*What is expected*:
In the records below, find the line that contains "left wrist: (222, 129)" and the line that contains "left hip: (680, 676)". Set down exactly those lines and every line between them, and nothing more.

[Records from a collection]
########################################
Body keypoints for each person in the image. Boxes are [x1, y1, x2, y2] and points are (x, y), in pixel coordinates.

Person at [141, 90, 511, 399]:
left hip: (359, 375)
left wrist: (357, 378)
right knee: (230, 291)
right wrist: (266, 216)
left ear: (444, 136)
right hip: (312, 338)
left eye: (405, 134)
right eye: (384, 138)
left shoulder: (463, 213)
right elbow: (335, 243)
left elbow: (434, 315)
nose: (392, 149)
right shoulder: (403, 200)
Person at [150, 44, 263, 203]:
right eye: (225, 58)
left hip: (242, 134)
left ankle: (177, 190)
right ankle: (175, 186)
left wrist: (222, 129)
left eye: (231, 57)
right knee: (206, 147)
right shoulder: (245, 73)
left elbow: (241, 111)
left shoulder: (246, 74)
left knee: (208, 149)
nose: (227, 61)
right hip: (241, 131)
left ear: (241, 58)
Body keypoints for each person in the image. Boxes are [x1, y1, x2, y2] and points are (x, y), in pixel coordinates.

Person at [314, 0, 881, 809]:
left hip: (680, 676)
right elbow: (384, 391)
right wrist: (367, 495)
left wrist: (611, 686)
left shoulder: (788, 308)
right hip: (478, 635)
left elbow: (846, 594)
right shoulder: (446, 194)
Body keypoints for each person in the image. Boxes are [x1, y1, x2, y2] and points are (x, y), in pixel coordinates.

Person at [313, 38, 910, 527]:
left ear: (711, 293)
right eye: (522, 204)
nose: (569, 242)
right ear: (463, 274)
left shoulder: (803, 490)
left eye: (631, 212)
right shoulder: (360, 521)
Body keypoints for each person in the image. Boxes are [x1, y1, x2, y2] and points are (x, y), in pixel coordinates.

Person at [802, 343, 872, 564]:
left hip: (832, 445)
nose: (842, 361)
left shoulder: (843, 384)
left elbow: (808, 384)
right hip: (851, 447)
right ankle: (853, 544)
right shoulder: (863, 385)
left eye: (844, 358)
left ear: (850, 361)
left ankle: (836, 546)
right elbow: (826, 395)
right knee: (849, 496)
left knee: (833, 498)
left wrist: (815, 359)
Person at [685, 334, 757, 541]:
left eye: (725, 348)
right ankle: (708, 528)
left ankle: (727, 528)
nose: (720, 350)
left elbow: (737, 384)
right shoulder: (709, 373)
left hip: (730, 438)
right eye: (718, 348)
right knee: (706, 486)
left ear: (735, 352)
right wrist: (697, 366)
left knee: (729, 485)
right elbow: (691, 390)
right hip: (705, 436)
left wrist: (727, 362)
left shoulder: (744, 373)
########################################
*Result of this task*:
left wrist: (222, 129)
left eye: (231, 57)
right knee: (206, 147)
right shoulder: (245, 73)
left elbow: (241, 111)
left shoulder: (246, 74)
left knee: (208, 149)
nose: (227, 61)
right hip: (241, 131)
left ear: (241, 58)
Body keypoints for each person in the image. Boxes are [x1, y1, x2, y2] and points are (x, y), in pixel coordinates.

Person at [314, 0, 881, 809]:
left hip: (680, 676)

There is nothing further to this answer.